La forma lessicale di questi componimenti si presenta molto accessibile. Invero, la semplicità espressiva nasconde la ricchezza interiore, un giacimento di risorse, pensieri, emozioni, aspirazioni, di cui sono portatori questi poeti i quali non cercano il rimbombo, la grancassa, gli esperimenti verbo visivi e gli effetti speciali di altre stagioni poetiche e letterarie, ma si offrono così, con le loro prove versificatorie, senza orpelli né finzioni, sospesi fra antico e moderno, fra il farsi della poesia e il viverla. Non omnes arbusta iuvant humilesque Myricae, cioè “non a tutti piacciono gli arbusti e le umili tamerici”, scrive il grande Virgilio nel IV Libro delle Bucoliche, scolpendo in questi versi quello che diverrà quasi il manifesto della poesia semplice, dimessa, tanto che vennero ripresi da Giovanni Pascoli in epigrafe a molte sue opere, prima fra tutte quella che da essi traeva il titolo, ovvero Myricae.
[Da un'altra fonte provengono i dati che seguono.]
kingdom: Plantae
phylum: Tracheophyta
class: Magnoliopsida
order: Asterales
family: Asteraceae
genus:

Anche della raccolta che qui si presenta non sono protagonisti “poeti laureati”, come li definì Eugenio Montale ne I limoni. I nostri autori sono cantori di un tempo fatto di strade e paesaggi, suoni e colori, situazioni e quadri di vita; purtuttavia, per tornare Montale, è bello lasciarsi richiamare da quel cortile semiaperto e dal giallo vivido dei suoi limoni, è uno struggimento necessario, anzi, è proprio “la nostra parte di ricchezza”.